Such considerations are important, because often we are interested in
constraining the maximum error of many different random variables -- say, $K$
class base rates, $P(c)=p_c$ -- with the same accuracy $\epsilon$. This can be
accomplished by the union bound:
\begin{eqnarray}
P( X_1\cup X_2 \cup X_3 \cdots X_N) & \le & \sum_{i=1}^N P(X_i)
\end{eqnarray}
So that, if we want to write the probability that any of our mean base rate
estimates, for some ``poll'' with $K$ possibilities is incorrect by a factor
greater than $\epsilon$, we can write:
\begin{eqnarray*}
P( \vert \hat{\mu}_{N_1}-p_1 \vert \ge \epsilon \cup \vert \hat{\mu}_{N_2}-p_2
\vert \ge \epsilon \cup \dots \vert \hat{\mu}_{N_K}-p_K \vert \ge \epsilon )

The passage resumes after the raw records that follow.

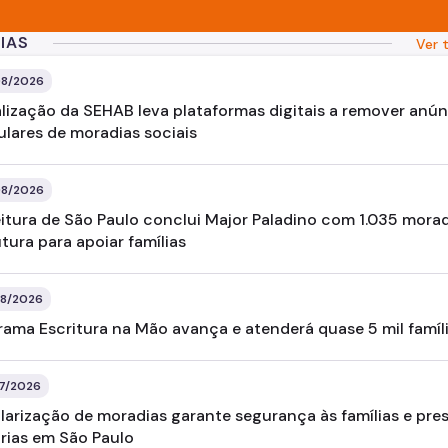
IAS
Ver 
8/2026
alização da SEHAB leva plataformas digitais a remover anú
ulares de moradias sociais
8/2026
eitura de São Paulo conclui Major Paladino com 1.035 morad
tura para apoiar famílias
8/2026
rama Escritura na Mão avança e atenderá quase 5 mil famíl
7/2026
larização de moradias garante segurança às famílias e pre
órias em São Paulo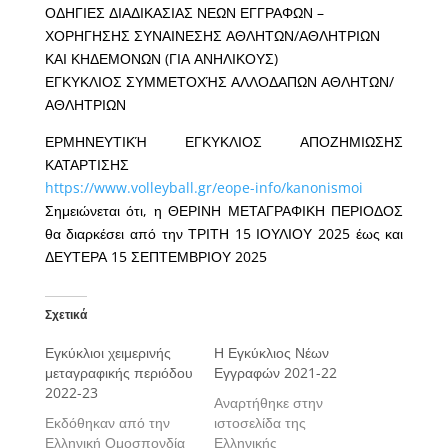
ΟΔΗΓΙΕΣ ΔΙΑΔΙΚΑΣΙΑΣ ΝΕΩΝ ΕΓΓΡΑΦΩΝ –
ΧΟΡΗΓΗΣΗΣ ΣΥΝΑΙΝΕΣΗΣ ΑΘΛΗΤΩΝ/ΑΘΛΗΤΡΙΩΝ
ΚΑΙ ΚΗΔΕΜΟΝΩΝ (ΓΙΑ ΑΝΗΛΙΚΟΥΣ)
ΕΓΚΥΚΛΙΟΣ ΣΥΜΜΕΤΟΧΉΣ ΑΛΛΟΔΑΠΩΝ ΑΘΛΗΤΩΝ/
ΑΘΛΗΤΡΙΩΝ
ΕΡΜΗΝΕΥΤΙΚΉ ΕΓΚΥΚΛΙΟΣ ΑΠΟΖΗΜΙΩΣΗΣ
ΚΑΤΑΡΤΙΣΗΣ
https://www.volleyball.gr/eope-info/kanonismoi
Σημειώνεται ότι, η ΘΕΡΙΝΗ ΜΕΤΑΓΡΑΦΙΚΗ ΠΕΡΙΟΔΟΣ
θα διαρκέσει από την ΤΡΙΤΗ 15 ΙΟΥΛΙΟΥ 2025 έως και
ΔΕΥΤΕΡΑ 15 ΣΕΠΤΕΜΒΡΙΟΥ 2025
Σχετικά
Εγκύκλιοι χειμερινής
Η Εγκύκλιος Νέων
μεταγραφικής περιόδου
Εγγραφών 2021-22
2022-23
Αναρτήθηκε στην
Εκδόθηκαν από την
ιστοσελίδα της
Ελληνική Ομοσπονδία
Ελληνικής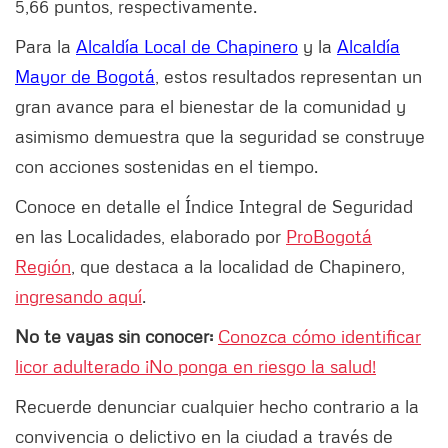
5,66 puntos, respectivamente.
Para la
Alcaldía Local de Chapinero
y la
Alcaldía
Mayor de Bogotá
, estos resultados representan un
gran avance para el bienestar de la comunidad y
asimismo demuestra que la seguridad se construye
con acciones sostenidas en el tiempo.
Conoce en detalle el Índice Integral de Seguridad
en las Localidades, elaborado por
ProBogotá
Región
, que destaca a la localidad de Chapinero,
ingresando aquí
.
No te vayas sin conocer:
Conozca cómo identificar
licor adulterado ¡No ponga en riesgo la salud!
Recuerde denunciar cualquier hecho contrario a la
convivencia o delictivo en la ciudad a través de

& \le & \sum_{c=1}^K P(\vert \hat{\mu}_{N_c}-p_c \vert \ge \epsilon)\\
\delta &\le & \sum_{c=1}^K \delta_c
\end{eqnarray*}
Assuming the same confidence for every independent class bound, we get:
\begin{eqnarray}
\delta &\le & \sum_{c=1}^K \delta_c \le 2Ke^{-\theta^2 \mu/3}
\end{eqnarray}
which implies:
\begin{eqnarray}
N & \ge & \frac{3}{\epsilon^2}\log(\frac{2K}{\delta})
\end{eqnarray}
So to bound the maximum of $K$ different statistics, or base rates with the
same accuracy $\epsilon$, with some confidence $\delta$, we essentially send
$\delta \to K \delta$ from a single binomial test; and, since the Chernoff
scales logarithmically, this is not such a big deal!